Q23: What actions should be taken to address the key challenges facing the uptake of commercial scale floating in Scotland?

The comments received from two respondents are as follows:

  • Offers of support for the SG in their suggestion of creating a floating wind specific CfD mechanism.
  • Requests for the SG to create an environment around floating wind that reduces risk and creates more certainty, highlighting that clarity and communication about SG ambitions and targets including consenting and lease procedures and timescales.
  • Specific requests for support for deep water hybrid projects.

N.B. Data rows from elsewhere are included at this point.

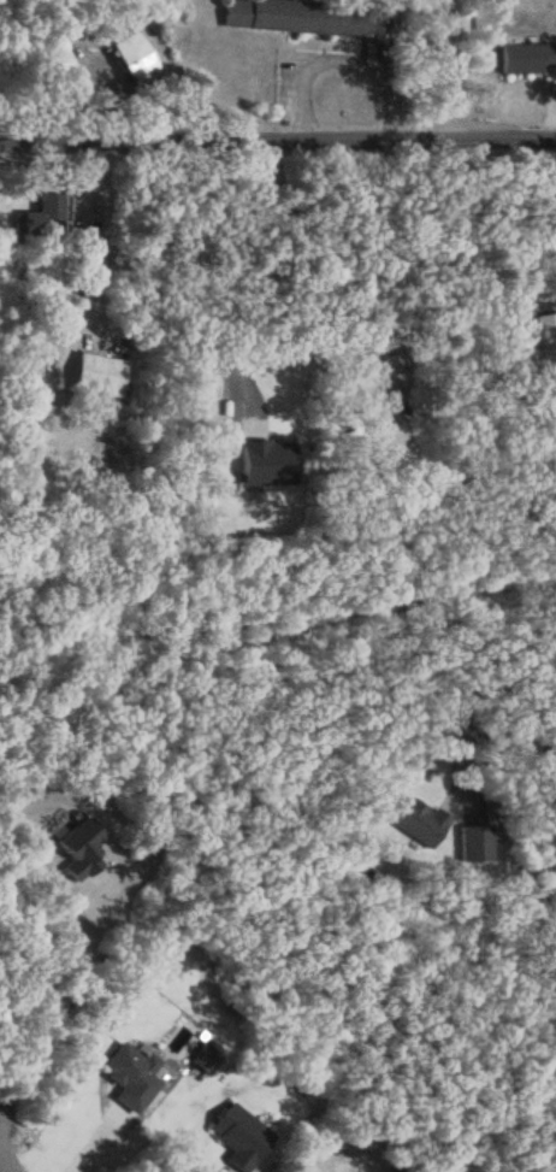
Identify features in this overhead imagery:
building: (307, 17)
building: (527, 57)
building: (133, 58)
road: (336, 61)
road: (442, 69)
road: (278, 140)
building: (46, 217)
building: (86, 254)
road: (232, 359)
building: (100, 375)
road: (535, 743)
building: (419, 821)
building: (473, 843)
building: (80, 849)
road: (57, 1010)
building: (240, 1136)
road: (0, 1171)

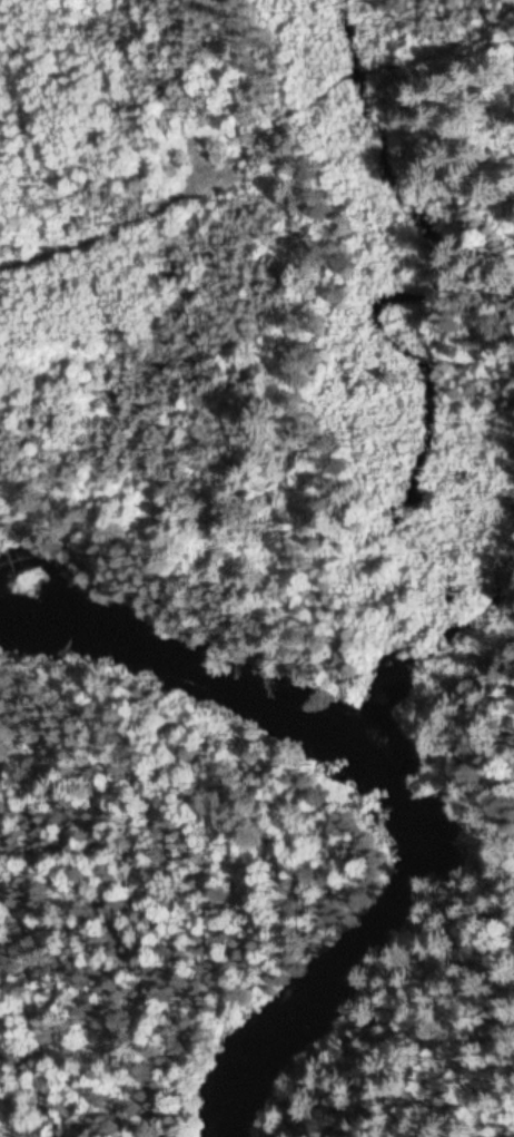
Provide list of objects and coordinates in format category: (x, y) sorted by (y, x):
road: (239, 139)
river: (216, 691)
river: (414, 794)
river: (419, 832)
river: (442, 860)
river: (343, 999)

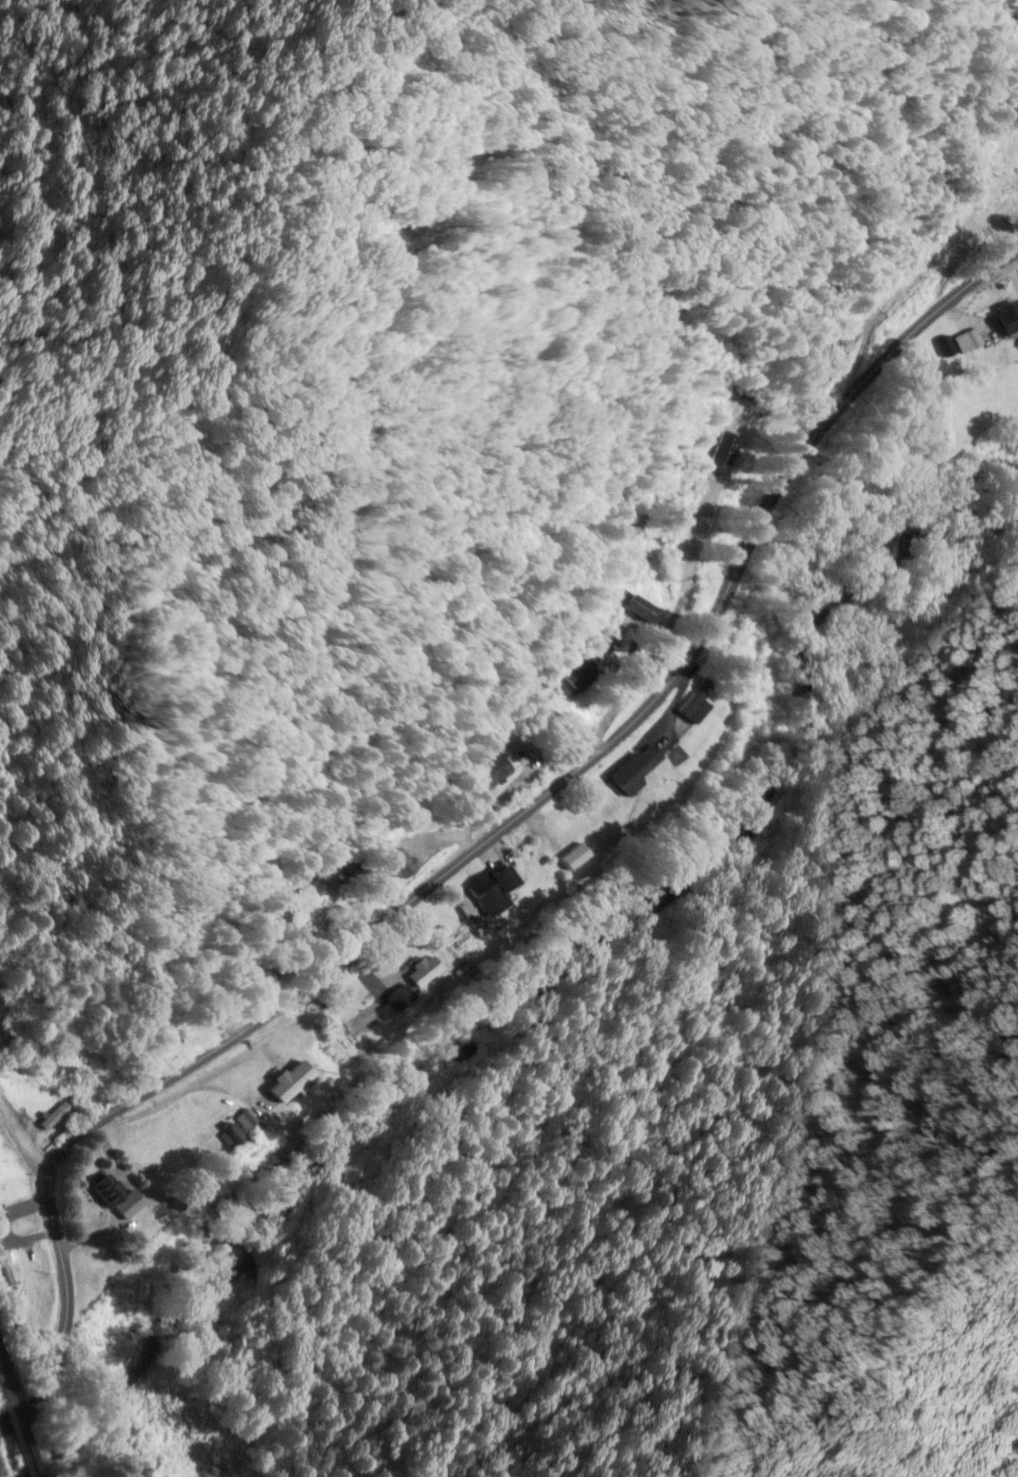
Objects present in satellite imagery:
building: (575, 674)
building: (689, 709)
building: (631, 772)
building: (487, 774)
building: (575, 828)
road: (479, 850)
building: (570, 859)
building: (395, 863)
building: (487, 891)
building: (425, 972)
building: (285, 1081)
building: (49, 1113)
road: (24, 1137)
building: (102, 1191)
railway: (6, 1382)
railway: (26, 1437)

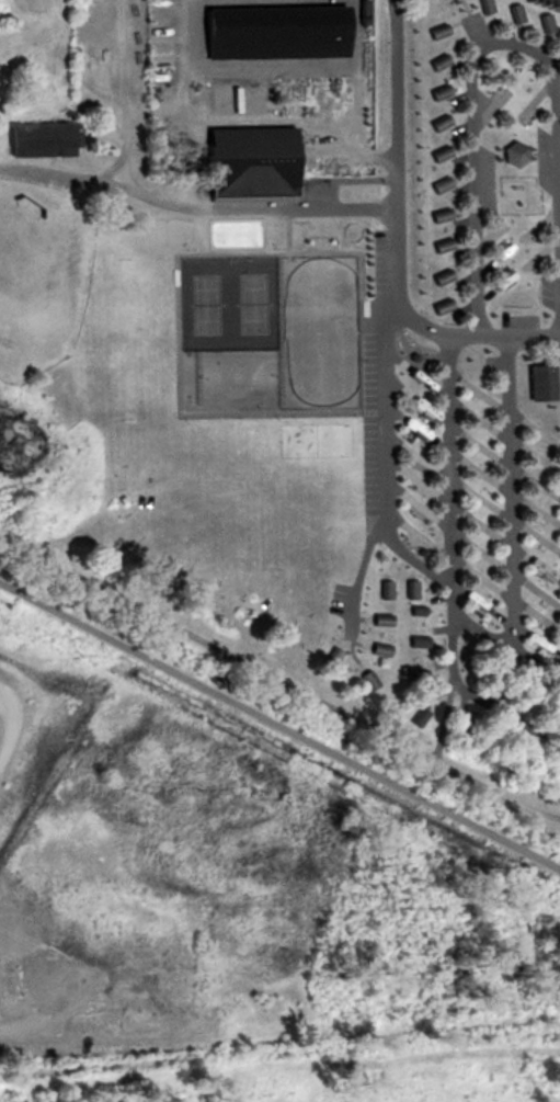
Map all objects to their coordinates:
parking lot: (549, 3)
road: (462, 4)
building: (482, 5)
building: (512, 10)
building: (543, 20)
building: (433, 30)
building: (273, 32)
road: (479, 33)
building: (434, 60)
road: (471, 80)
road: (120, 87)
building: (434, 91)
road: (397, 104)
building: (434, 121)
building: (35, 136)
building: (509, 151)
building: (436, 152)
building: (250, 161)
road: (559, 168)
road: (87, 173)
building: (437, 182)
road: (292, 208)
building: (31, 210)
building: (436, 213)
park: (161, 231)
park: (353, 233)
water park: (321, 243)
building: (438, 244)
road: (398, 253)
building: (437, 275)
building: (437, 305)
park: (230, 306)
park: (318, 334)
road: (470, 337)
building: (536, 380)
park: (231, 381)
road: (383, 468)
road: (511, 495)
road: (414, 561)
road: (452, 570)
building: (476, 578)
building: (408, 586)
building: (383, 587)
building: (540, 594)
building: (481, 606)
building: (412, 610)
building: (538, 617)
building: (377, 619)
building: (414, 641)
road: (506, 646)
building: (376, 648)
building: (328, 655)
building: (484, 667)
building: (411, 674)
road: (279, 675)
building: (366, 677)
building: (526, 685)
building: (417, 714)
building: (557, 715)
road: (280, 725)
building: (457, 731)
building: (486, 739)
building: (535, 763)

One suggested that this could enable more timely floating deployment by being built on the back of commercial financing products for fixed assets.
  • Calls for future marine spatial planning and leasing processes to extend around the whole of the UK to allow for more commercial floating wind sites.

Comments in relation to Hydrogen received from two respondents were:

  • The opportunity to store hydrogen offshore and onshore in depleted fields, to balance inter-seasonal demand variations.
  • More research into the potential for Hydrogen's role in the transport sector. One called for the creation of demand for renewable hydrogen by encouraging new and existing users of hydrogen to switch to renewable hydrogen.

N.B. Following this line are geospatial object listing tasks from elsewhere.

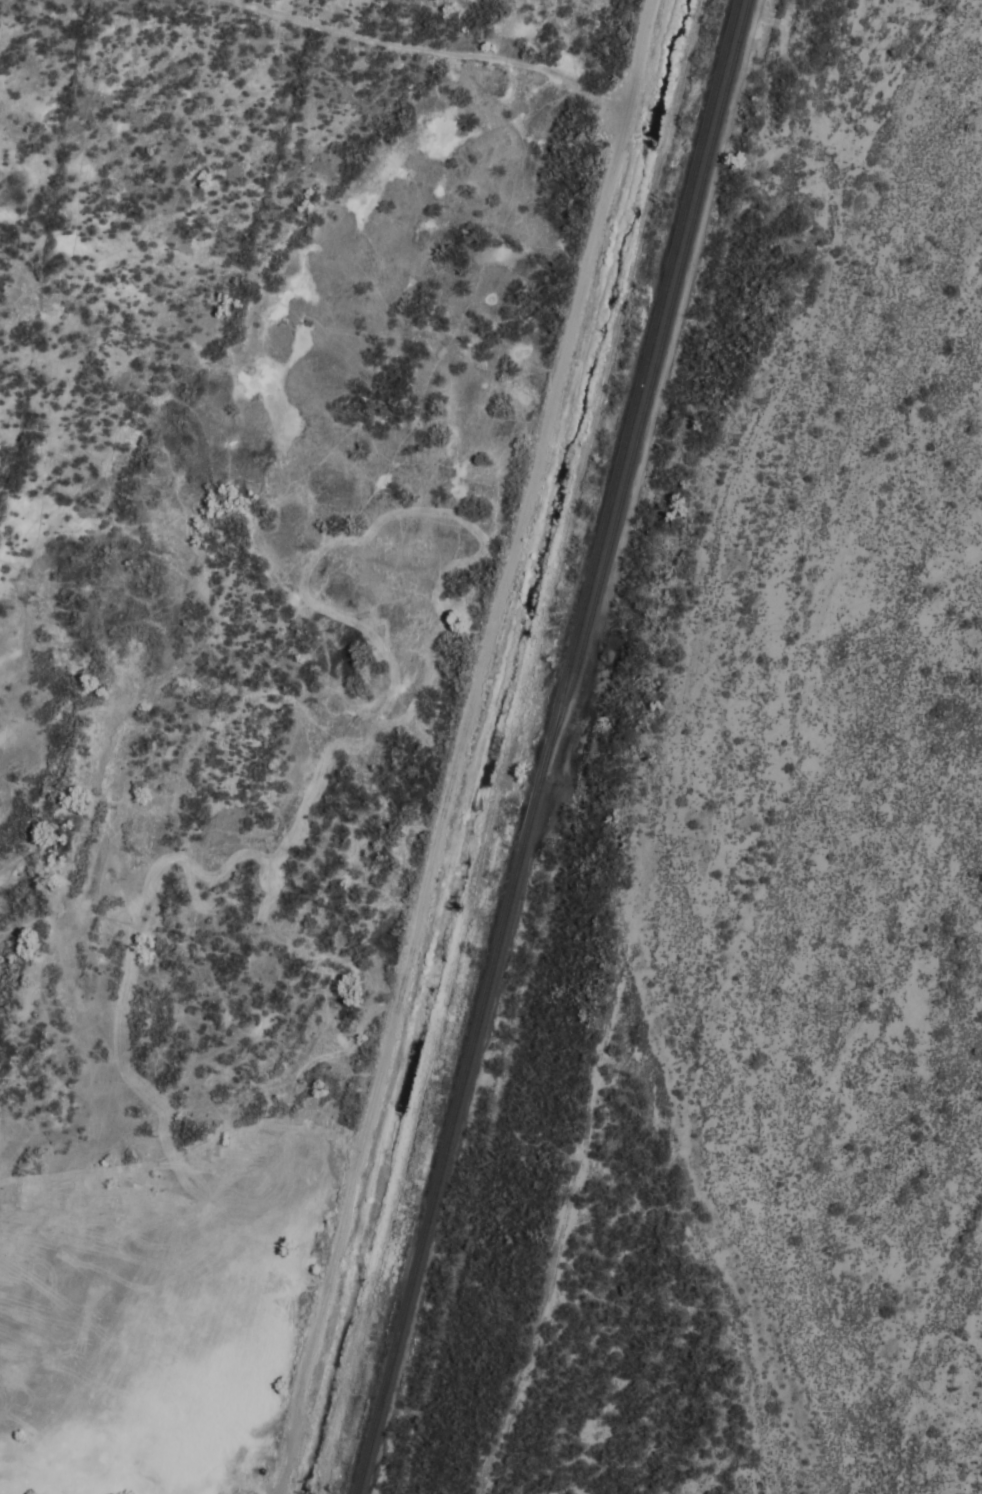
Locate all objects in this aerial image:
road: (432, 51)
railway: (653, 386)
road: (716, 744)
road: (464, 746)
railway: (552, 746)
road: (616, 747)

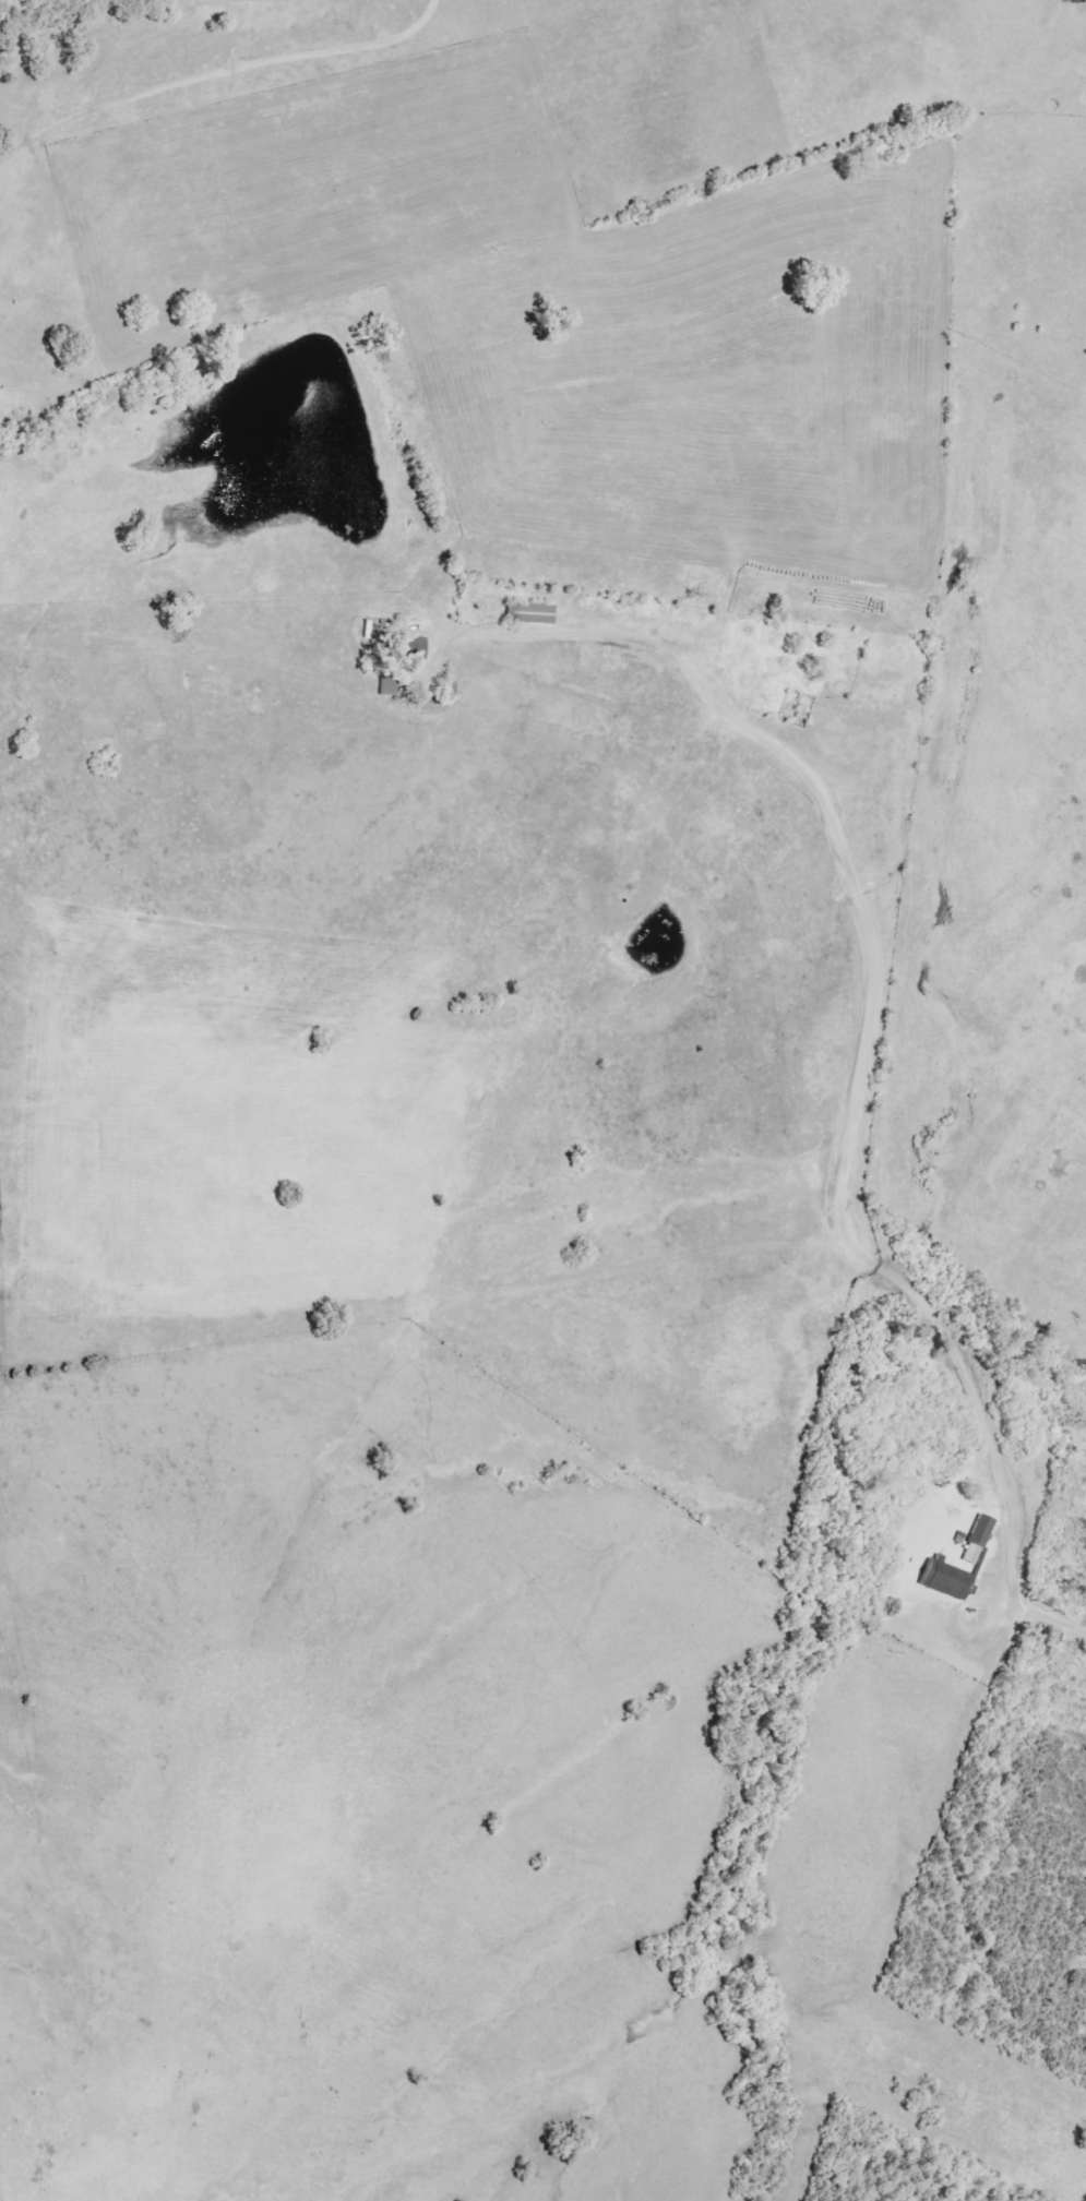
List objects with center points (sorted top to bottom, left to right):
road: (210, 55)
building: (533, 614)
building: (416, 649)
road: (875, 994)
building: (978, 1539)
building: (948, 1579)
road: (1049, 1615)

The other singular comments in relation to this question are as follows:

  • A request that the SG facilitates large scale green hydrogen production. The respondent outlined this would ensure power can be exported from projects located from areas of best resources, not just those close to existing grid infrastructure.
  • One trade union expressed that employment and training opportunities for Scottish workers on floating offshore wind projects should have recognition agreements with the relevant trade unions, including in the shipping supply chain.
  • There was an observation that successful field demonstration would be vital in determining whether or not industry will be able to adopt particular technologies, both floating and fixed-bottom.
  • An environmental/campaign group called for an ecological survey of deeper water sites to validate the final OWPS and offer clarity environmental impacts. They would also like the SG to lead in a monitoring and research programme to achieve the scale of deployment required and reduce costs for individual developers.
  • A call for the SG to support SMEs in tendering for projects, especially those who specialise in offshore floating wind.
  • One requested that commercial scale areas with the potential for future phases are made available for development.

Q24: What can be done, on the part of government and / or others, to strengthen and benefit from the synergies with a) hydrogen and b) the oil and gas sector?

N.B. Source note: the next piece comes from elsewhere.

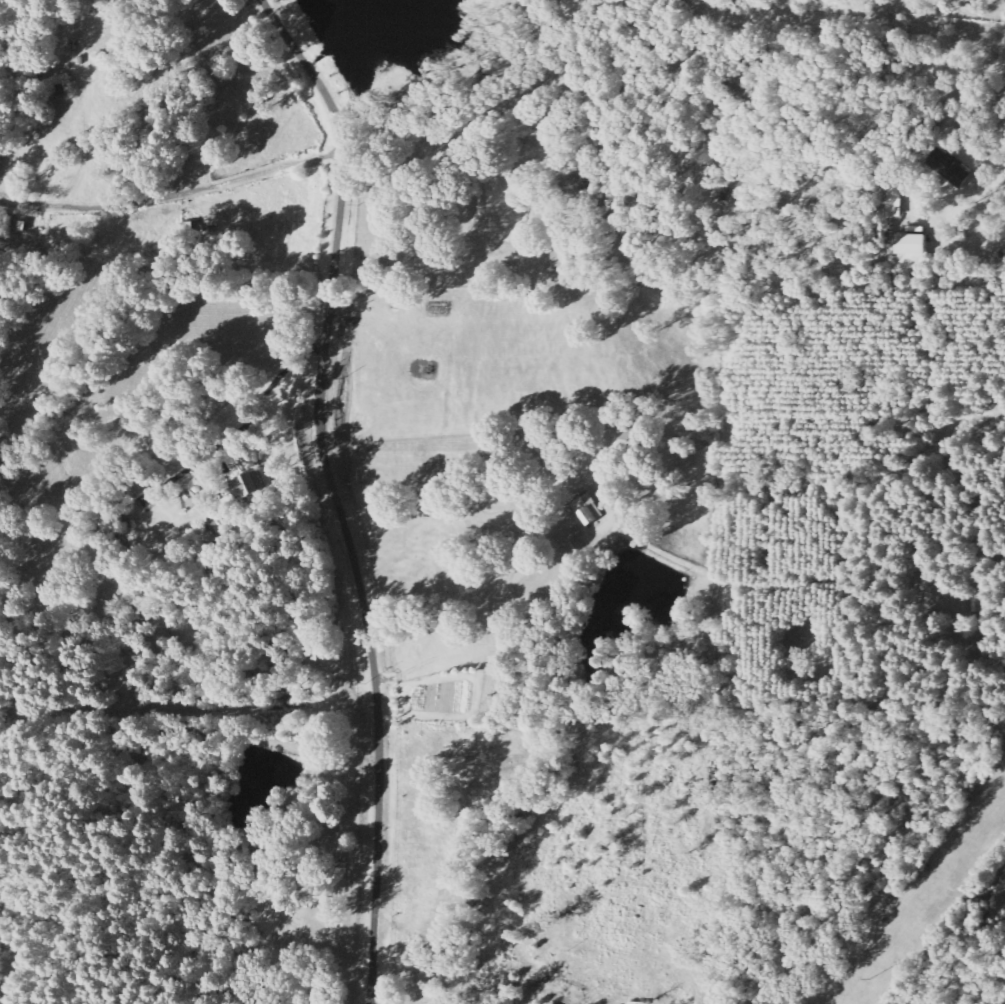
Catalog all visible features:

Two respondents urged the SG to recognise and utilise the already established synergies present in Aberdeen. They offered examples of the synergies within both hydrogen and O&G in the local authority area which have been signposted to the SG for consideration.

Singular comments in relation to strengthening and benefitting from synergies in hydrogen:

  • A request that sites should be assessed based on their suitability to support both wind and hydrogen operations.
  • One highlighted an opportunity for diversifying Scotland's hydrogen output, suggesting the production through water electrolysis which is integrated into an offshore wind turbine installation and transported ashore via pipelines or ships.
  • A suggestion that excess hydrogen could be sent abroad to help establish Scotland as an international supplier of hydrogen.
  • The potential for harnessing hydrogen energy to heat Scottish homes, which could reduce the carbon footprint of the energy sector.

Singular comments in relation to strengthening and benefitting from synergies in O&G:

  • One trade union urged the SG to consider the carbon imprint of hydrogen production. They gave examples of where this had not been done successfully.
  • Requests for: the SG to make relevant areas of seabed available; links between offshore wind and O&G sectors are maintained through Offshore Renewable Energy Catapult and Oil and Gas Technology Centre; and, that publicly funded projects make their results openly available to facilitate knowledge exchange.